Legittima difesa, vexata quaestio.
Proprio nel giorno in cui la Procura di Milano archivia l’inchiesta sul gioielliere di Rodano che, nel novembre 2015, sparò ad un rapinatore albanese che gli era entrato in casa, il segretario della Lega, Matteo Salvini, annuncia un 25 aprile alternativo, con una manifestazione di piazza, a Verona, che possa servire a svegliare il Parlamento circa l’urgenza di una legge sulla legittima difesa, ferma da ormai quattro anni (nun po' come quella sul testamento biologico).
“Siamo alla follia, dobbiamo raddrizzare questo Paese, a partire dai tribunali”, dice il leader leghista, appena reduce dalla trasferta di Napoli, aspramente osteggiata da una parte della popolazione.
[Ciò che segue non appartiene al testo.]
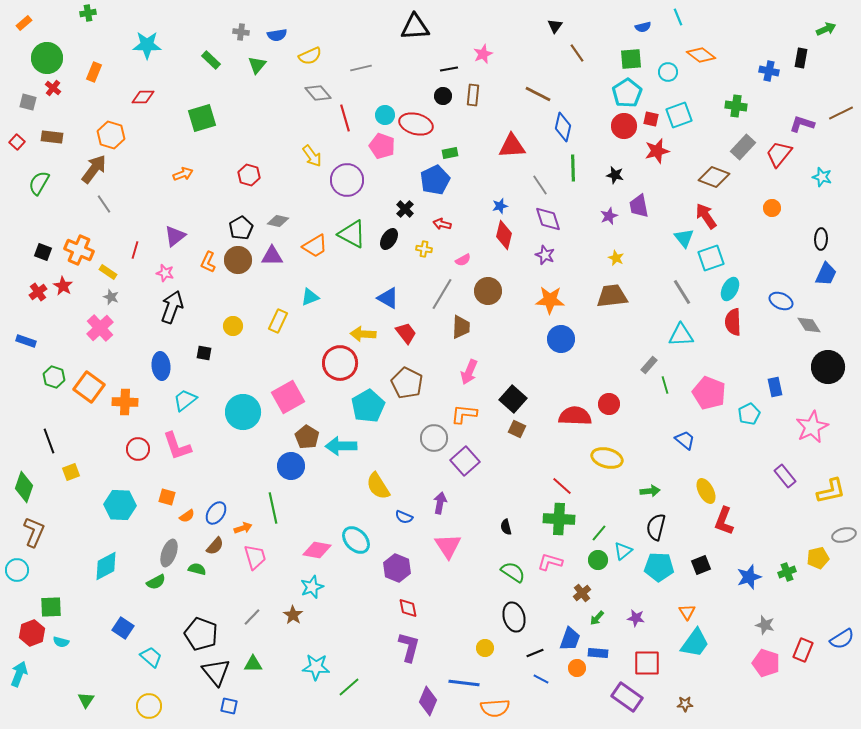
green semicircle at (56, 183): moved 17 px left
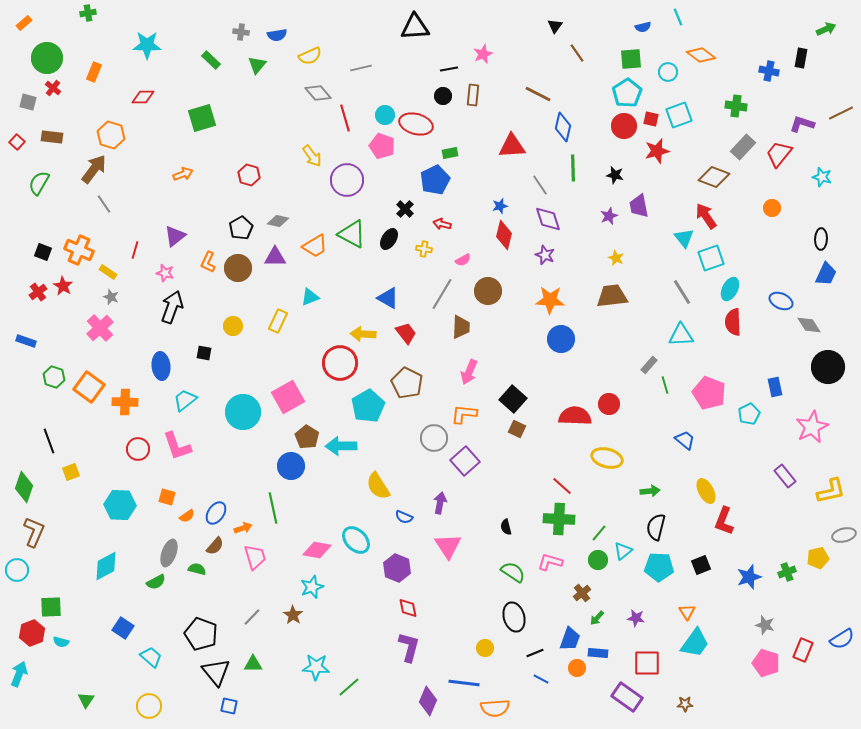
purple triangle at (272, 256): moved 3 px right, 1 px down
brown circle at (238, 260): moved 8 px down
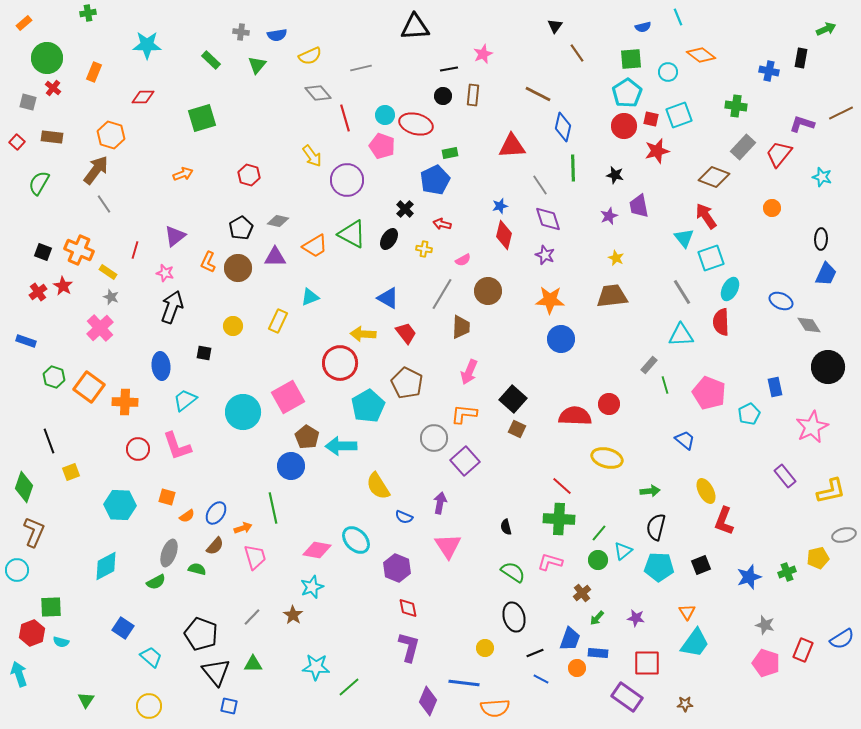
brown arrow at (94, 169): moved 2 px right, 1 px down
red semicircle at (733, 322): moved 12 px left
cyan arrow at (19, 674): rotated 40 degrees counterclockwise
La vicenda di Rodolfo Corazzo, è ovvio, come quelle di Stacchio e di Sicignano rappresenta ormai il passato, ciò che conta è l’attualità dei fatti: e quindi il caso di Mario Cattaneo, il ristoratore di Casaletto Lodigiano trovatosi, qualche giorno fa, più precisamente nella notte tra giovedì e venerdì scorso, in una situazione simile a quella del commerciante di Rodano e da lui risolta in modo altrettanto simile.
Cambia qualche dettaglio: il ladro non era albanese ma rumeno, e inoltre non si era intrufolato nell’abitazione di Cattaneo ma nel suo negozio, un’osteria-tabaccheria, dove stava rubando delle sigarette insieme ad altri complici. In entrambi i casi una colluttazione ha preceduto la tragedia, in entrambi i casi strumento di questa tragedia è stata un’arma da fuoco: rispetto a Corazzo, però, Cattaneo sembrerebbe essere più avvezzo all’uso di grilletti e pallottole, se non altro perché è anche un cacciatore di lungo corso. Certo, però, è che, quando ad armare un braccio è la paura, la distanza tra chi ha già sparato altre volte e chi non l’ha mai fatto in vita sua si azzera in un secondo.
La paura: una variabile sempre più impazzita nel cuore sempre meno blandamente xenofobo della società italiana che in molti, e da più parti a destra, vorrebbero cavalcare strumentalmente. In chiave anti-immigrazione: invocare uno sforzo legislativo definitivo per la legittima difesa sull’onda di episodi che l’hanno vista messa in atto a danno di malviventi dell’Est significa, in fondo, offrire ai cittadini una un’ulteriore leva per scatenare i loro istinti repressivi.
La campagna anti-immigrati (insieme a quella sull’uscita dall’euro e al ritorno alla lira) è certamente un punto forte del programma di governo leghista, e questo spiega perché Salvini sia accorso nel Lodigiano per salutare da eroe il povero ristoratore. Ma oggettivamente non si può dire che il tasso di criminalità sia aumentato a causa degli immigrati, né che il volume delle loro attività criminali costituisca un’emergenza sociale: in fondo si tratta di episodi tra loro isolati, che hanno in comune lo scenario periferico, quello della provincia benestante e un po’ apatica del Nord, dove non si è abituati a una forte incidenza malavitosa e dove anche una banda di topi d’appartamento può suscitare clamore.
Eppure rispondere a uno stato d’allerta solo apparente (e molto pompato da certi media e certa politica) con uno stato di “militarizzazione” civile che diverrebbe sostanziale sarebbe un rimedio peggiore del male.
Ciò detto, la vera emergenza resta pur sempre quella della regolamentazione dei flussi di migranti, un problema che però sfortunatamente esula dalle possibilità risolutive della politica nazionale, essendo strettamente connesso al momento storico.